= Jennifer Jaff =

American advocate

Jennifer Chett Jaff (June 12, 1957 – September 14, 2012) was an American advocate specializing in legal support for patients with chronic illnesses.

==Biography==
Born in New Hyde Park, New York, Jaff graduated from Queens College and received her law degree from Georgetown University.

After working as a trial lawyer and serving as an assistant state attorney general in Connecticut during the late 1990s, Jaff returned to private practice, focusing on representing clients with chronic medical conditions.

In 2005, Jaff founded Advocacy for Patients with Chronic Illness, a nonprofit providing free legal assistance primarily related to insurance claims for individuals with conditions such as Crohn's disease, autoimmune disorders, congenital metabolic disorders, and sickle cell anemia.

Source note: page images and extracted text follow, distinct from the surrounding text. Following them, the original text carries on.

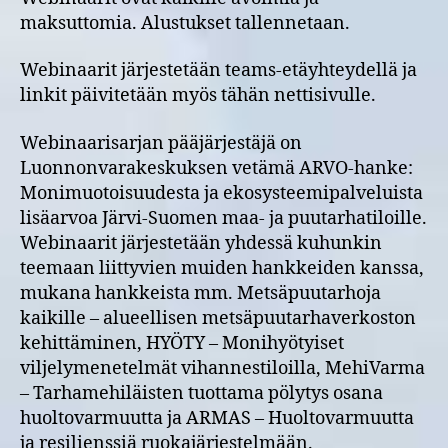
maksuttomia. Alustukset tallennetaan.
Webinaarit järjestetään teams-etäyhteydellä ja
linkit päivitetään myös tähän nettisivulle.
Webinaarisarjan pääjärjestäjä on
Luonnonvarakeskuksen vetämä ARVO-hanke:
Monimuotoisuudesta ja ekosysteemipalveluista
lisäarvoa Järvi-Suomen maa- ja puutarhatiloille.
Webinaarit järjestetään yhdessä kuhunkin
teemaan liittyvien muiden hankkeiden kanssa,
mukana hankkeista mm. Metsäpuutarhoja
kaikille – alueellisen metsäpuutarhaverkoston
kehittäminen, HYÖTY – Monihyötyiset
viljelymenetelmät vihannestiloilla, MehiVarma
– Tarhamehiläisten tuottama pölytys osana
huoltovarmuutta ja ARMAS – Huoltovarmuutta
ja resilienssiä ruokajärjestelmään.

Jaff engaged in advocacy beyond direct legal representation by speaking publicly, lobbying policymakers, and authoring a handbook titled Know Your Rights, addressing insurance appeals, disability benefits, and discrimination in employment, education, and housing.

In 2012, Jaff submitted an amicus brief to the U.S. Supreme Court in National Federation of Independent Business v. Sebelius, supporting provisions in the Affordable Care Act that prohibited insurance companies from discriminating based on pre-existing medical conditions.